Specifies the input data to perform frequency analysis.
Types: teradataml DataFrame
columns:
Required Argument.
Specifies the name(s) of the column(s) to analyze. Occasionally, it can also accept
permitted strings to specify all columns, or all numeric columns, or all character
columns.
Permitted Values:
* Name(s) of the column(s) in "data".
* Pre-defined strings:
* 'all' - all columns
* 'allnumeric' - all numeric columns
* 'allcharacter' - all numeric and date columns
Types: str OR list of Strings (str)
exclude_columns:
Optional Argument.
Specifies the name(s) of the column(s) to exclude from the analysis, if a column
specifier such as 'all', 'allnumeric', 'allcharacter' is used in the "columns"
argument.
Types: str OR list of Strings (str)
cumulative_option:
Optional Argument.
Specifies whether to include rank, cumulative count, and cumulative percent
information for each frequency value. When set to 'True', this information is
included otherwise not.
Note:
This argument should not be set to 'True' when style is 'pairwise'.
Default Value: False
Types: bool
agg_filter:
Optional Argument.
Specifies the clause to restrict returned aggregations.
For example,
agg_filter="xpct > 1"
Note:
This argument should not be used when "min_percentage" argument is used.
Types: str
min_percentage:
Optional Argument.
Specifies a value to determine whether to include only frequency values that occur
a minimum percentage of the time. Setting this to 0 or 0.0 is equivalent to not
including the argument at all.
Types: float, int
pairwise_columns:
Optional Argument.
Specified the columns to be paired up with the frequency columns.
Note:
Use only when "style" is set to 'pariwise'.

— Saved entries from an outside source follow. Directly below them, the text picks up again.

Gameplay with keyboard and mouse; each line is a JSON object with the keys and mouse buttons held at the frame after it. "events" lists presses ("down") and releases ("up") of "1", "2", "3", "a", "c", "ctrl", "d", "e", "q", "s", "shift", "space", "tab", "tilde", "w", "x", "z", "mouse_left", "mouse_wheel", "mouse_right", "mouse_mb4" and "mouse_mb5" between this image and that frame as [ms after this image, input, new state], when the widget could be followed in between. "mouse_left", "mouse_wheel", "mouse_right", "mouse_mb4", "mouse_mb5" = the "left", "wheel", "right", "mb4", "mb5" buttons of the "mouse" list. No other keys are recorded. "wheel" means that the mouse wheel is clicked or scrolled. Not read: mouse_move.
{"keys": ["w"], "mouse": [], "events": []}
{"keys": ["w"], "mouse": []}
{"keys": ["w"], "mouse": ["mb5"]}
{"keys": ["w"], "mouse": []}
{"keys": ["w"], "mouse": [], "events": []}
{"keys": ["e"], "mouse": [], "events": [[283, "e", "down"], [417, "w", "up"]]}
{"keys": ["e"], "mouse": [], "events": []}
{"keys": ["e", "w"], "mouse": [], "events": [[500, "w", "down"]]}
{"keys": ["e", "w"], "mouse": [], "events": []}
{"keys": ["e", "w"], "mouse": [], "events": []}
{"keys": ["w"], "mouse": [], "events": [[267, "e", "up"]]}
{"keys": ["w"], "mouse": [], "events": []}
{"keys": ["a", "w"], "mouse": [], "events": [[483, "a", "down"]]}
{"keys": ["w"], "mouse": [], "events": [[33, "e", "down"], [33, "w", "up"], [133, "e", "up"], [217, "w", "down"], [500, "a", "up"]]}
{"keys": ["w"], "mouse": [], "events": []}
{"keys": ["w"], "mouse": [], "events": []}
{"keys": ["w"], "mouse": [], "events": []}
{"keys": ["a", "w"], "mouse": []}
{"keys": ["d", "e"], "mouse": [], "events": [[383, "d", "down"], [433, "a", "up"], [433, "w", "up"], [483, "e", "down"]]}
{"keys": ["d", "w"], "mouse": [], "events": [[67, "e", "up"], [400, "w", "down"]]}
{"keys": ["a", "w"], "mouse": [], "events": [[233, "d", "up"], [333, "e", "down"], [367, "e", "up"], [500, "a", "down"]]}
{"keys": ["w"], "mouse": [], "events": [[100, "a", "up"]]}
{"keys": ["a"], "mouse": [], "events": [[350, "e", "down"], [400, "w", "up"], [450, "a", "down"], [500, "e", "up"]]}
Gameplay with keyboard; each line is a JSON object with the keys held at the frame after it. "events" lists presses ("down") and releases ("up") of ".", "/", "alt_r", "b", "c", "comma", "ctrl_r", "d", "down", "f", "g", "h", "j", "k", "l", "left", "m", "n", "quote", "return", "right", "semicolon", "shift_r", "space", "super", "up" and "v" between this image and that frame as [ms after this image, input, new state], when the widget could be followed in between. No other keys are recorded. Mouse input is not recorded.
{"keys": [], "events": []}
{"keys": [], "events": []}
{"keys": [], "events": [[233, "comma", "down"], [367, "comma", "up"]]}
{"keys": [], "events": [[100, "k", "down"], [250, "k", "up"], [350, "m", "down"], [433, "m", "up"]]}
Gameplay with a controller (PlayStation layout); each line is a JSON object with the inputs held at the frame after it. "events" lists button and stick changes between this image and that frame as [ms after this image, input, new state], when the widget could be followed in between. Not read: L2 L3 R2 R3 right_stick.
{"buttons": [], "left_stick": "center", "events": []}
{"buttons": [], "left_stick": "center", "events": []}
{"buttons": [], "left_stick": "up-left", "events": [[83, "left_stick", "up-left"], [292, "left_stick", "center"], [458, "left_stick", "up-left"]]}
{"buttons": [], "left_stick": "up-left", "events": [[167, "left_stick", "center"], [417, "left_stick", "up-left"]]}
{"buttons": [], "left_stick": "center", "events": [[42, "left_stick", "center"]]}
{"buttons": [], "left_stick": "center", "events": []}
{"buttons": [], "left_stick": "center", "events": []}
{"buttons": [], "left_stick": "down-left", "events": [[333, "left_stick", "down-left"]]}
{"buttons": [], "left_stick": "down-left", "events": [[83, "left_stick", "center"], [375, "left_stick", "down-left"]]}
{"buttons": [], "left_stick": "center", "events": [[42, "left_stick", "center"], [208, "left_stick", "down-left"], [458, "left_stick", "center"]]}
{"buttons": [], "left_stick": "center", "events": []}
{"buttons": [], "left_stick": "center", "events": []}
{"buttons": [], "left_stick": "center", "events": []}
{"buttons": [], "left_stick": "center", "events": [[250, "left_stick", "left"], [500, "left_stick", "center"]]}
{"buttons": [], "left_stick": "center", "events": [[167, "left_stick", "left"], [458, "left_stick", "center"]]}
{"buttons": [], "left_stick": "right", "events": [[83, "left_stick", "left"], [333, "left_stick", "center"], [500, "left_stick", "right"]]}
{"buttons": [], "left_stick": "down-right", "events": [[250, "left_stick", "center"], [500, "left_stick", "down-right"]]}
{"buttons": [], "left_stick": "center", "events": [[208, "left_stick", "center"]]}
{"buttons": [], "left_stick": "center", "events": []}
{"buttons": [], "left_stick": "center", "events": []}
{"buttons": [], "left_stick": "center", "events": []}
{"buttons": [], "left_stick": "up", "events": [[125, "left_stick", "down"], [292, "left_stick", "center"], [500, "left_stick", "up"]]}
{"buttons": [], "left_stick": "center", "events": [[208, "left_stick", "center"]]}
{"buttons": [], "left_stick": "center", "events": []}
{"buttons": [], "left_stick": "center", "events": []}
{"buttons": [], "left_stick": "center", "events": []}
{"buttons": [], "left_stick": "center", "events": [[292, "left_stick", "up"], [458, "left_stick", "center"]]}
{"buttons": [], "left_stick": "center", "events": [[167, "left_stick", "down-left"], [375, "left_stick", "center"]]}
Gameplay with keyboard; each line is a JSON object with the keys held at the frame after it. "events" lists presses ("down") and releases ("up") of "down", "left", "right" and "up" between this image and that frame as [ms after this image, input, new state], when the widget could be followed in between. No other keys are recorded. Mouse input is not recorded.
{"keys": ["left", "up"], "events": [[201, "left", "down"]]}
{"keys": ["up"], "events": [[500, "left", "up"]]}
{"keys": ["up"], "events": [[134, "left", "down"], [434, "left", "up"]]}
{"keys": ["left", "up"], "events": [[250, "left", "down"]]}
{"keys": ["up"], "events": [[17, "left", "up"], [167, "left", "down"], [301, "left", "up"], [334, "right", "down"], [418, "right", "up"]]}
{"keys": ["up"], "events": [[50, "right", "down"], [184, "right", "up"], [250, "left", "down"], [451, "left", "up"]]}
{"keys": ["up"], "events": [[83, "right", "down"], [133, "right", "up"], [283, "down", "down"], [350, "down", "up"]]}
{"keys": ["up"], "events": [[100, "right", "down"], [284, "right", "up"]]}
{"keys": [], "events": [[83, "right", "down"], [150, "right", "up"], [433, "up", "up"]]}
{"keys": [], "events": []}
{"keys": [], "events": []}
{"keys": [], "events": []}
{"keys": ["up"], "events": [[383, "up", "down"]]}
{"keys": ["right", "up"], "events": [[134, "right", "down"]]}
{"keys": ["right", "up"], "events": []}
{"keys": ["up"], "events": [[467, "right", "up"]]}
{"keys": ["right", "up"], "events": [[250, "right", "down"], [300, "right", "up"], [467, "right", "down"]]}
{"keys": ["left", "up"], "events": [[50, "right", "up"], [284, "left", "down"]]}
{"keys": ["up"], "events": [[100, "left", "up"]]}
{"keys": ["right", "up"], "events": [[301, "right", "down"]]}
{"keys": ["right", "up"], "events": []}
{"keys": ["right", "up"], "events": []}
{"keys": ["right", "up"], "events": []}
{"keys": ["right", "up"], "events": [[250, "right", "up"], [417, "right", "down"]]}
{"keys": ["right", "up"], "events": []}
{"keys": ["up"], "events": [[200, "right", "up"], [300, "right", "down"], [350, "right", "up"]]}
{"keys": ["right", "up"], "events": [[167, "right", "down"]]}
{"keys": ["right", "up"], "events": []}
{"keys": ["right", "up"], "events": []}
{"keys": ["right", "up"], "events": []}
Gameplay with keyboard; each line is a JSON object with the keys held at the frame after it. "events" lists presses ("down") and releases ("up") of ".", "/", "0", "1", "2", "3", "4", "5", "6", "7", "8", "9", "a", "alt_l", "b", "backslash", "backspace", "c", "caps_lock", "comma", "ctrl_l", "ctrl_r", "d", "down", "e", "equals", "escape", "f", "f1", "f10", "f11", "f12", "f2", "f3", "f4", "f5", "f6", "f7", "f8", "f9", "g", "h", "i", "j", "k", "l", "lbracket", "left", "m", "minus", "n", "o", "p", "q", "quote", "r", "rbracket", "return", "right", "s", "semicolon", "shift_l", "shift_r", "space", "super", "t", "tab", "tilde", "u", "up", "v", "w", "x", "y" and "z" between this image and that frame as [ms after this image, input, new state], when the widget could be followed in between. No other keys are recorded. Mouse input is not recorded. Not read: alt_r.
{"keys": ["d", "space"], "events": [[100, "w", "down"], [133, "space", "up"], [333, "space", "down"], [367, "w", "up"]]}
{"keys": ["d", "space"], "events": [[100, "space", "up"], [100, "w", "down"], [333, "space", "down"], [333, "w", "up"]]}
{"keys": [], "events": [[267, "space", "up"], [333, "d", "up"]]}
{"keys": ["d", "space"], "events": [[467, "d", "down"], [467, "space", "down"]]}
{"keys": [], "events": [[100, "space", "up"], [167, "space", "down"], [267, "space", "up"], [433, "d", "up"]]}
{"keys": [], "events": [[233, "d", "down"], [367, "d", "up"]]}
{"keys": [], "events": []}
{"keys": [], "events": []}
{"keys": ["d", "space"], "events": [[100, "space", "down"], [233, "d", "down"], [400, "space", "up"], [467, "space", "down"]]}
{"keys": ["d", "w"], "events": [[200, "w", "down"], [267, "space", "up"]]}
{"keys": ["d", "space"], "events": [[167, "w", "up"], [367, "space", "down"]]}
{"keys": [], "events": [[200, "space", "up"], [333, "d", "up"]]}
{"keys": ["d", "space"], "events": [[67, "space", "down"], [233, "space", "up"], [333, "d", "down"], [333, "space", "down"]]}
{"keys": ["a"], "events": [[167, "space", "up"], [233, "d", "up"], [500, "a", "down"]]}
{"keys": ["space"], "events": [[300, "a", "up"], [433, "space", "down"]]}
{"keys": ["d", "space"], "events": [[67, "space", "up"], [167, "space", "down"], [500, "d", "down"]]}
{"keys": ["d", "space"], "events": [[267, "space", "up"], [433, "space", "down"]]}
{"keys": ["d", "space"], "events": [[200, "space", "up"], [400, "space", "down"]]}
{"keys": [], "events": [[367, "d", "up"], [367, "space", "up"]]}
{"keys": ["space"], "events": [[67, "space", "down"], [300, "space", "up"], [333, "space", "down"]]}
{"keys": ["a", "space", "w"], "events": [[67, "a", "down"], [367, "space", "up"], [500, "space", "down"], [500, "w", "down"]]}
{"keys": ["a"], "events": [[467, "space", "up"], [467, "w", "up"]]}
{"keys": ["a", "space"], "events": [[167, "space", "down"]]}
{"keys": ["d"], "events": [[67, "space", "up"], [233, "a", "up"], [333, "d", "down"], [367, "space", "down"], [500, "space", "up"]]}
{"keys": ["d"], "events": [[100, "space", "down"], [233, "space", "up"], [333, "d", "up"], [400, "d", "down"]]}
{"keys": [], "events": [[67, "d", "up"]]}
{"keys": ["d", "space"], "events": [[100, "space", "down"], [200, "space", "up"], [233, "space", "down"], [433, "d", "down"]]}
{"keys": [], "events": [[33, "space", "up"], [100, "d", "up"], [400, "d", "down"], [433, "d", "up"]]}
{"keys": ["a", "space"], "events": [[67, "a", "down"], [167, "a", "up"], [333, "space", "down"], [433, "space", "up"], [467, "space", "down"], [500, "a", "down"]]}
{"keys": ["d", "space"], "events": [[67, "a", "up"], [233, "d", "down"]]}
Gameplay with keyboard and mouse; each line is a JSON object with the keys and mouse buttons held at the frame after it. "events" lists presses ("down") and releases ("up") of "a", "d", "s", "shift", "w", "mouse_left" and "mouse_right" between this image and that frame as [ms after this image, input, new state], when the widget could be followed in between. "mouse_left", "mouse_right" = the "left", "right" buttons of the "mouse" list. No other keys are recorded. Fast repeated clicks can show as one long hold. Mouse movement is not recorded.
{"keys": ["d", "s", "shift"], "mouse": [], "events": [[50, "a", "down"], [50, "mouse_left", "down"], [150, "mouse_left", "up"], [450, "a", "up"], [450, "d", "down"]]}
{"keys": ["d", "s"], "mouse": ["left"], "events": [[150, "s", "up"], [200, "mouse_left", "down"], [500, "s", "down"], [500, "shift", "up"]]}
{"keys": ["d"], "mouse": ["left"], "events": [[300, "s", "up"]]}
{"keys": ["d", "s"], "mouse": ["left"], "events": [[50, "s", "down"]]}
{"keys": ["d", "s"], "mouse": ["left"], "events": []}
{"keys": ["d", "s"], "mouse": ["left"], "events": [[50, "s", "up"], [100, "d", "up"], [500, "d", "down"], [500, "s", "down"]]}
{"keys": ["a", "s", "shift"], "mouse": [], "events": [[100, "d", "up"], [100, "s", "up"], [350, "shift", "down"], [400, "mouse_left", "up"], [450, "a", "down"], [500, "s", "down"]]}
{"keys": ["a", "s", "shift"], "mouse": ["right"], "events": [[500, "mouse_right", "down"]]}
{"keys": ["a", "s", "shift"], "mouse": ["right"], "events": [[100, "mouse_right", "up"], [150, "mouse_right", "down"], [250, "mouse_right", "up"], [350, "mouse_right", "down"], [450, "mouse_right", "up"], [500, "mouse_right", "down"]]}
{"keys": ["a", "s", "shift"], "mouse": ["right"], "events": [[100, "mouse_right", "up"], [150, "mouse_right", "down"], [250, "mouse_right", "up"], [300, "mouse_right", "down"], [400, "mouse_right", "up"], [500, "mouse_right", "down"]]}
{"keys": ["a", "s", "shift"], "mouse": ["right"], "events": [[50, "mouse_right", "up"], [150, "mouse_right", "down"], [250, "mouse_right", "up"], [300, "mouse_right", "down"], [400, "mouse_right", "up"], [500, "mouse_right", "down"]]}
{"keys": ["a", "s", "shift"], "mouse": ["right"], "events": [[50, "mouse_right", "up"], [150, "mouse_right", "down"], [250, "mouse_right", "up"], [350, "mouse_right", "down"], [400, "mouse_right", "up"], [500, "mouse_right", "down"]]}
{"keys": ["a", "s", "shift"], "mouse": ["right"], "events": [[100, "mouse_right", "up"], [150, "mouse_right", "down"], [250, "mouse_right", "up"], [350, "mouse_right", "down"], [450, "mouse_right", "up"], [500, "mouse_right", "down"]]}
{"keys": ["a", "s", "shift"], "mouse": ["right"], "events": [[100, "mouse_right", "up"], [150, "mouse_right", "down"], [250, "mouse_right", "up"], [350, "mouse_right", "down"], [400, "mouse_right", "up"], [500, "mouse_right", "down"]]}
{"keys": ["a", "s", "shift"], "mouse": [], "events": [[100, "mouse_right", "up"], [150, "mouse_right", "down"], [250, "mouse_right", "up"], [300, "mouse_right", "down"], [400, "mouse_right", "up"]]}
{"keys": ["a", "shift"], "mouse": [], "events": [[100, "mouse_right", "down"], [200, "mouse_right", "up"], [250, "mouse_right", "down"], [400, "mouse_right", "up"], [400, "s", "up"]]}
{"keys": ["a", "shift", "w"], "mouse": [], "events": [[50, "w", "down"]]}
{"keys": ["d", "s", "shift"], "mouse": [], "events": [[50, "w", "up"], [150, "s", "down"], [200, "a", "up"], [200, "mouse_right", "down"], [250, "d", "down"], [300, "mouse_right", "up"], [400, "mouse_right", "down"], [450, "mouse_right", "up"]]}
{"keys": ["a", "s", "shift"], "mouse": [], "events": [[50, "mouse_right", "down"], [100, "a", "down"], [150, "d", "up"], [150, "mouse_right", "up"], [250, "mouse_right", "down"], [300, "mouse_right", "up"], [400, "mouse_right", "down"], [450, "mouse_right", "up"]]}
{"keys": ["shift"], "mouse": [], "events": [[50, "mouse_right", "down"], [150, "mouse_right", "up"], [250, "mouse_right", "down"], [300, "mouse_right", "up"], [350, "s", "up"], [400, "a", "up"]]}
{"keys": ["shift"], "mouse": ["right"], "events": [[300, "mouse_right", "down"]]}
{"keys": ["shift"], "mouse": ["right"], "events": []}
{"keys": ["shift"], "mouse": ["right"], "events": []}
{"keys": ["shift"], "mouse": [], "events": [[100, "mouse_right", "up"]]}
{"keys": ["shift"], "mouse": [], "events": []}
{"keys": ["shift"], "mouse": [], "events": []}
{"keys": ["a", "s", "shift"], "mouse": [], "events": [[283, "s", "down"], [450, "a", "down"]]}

Types: str OR list of Strings (str)
stats_columns:
Optional Argument.
Specifies the name(s) of column(s) for which the minimum, maximum, mean value,
and standard deviation are included in the result with the values computed over
the rows corresponding to the individual values of the frequency columns.
Note:
This argument can be used only when "style" is 'basic'.
Types: str OR list of Strings (str)
style:
Optional Argument.
Specifies the frequency style for the analysis.
Permitted Values:
* 'basic' - Counts frequencies of individual column values.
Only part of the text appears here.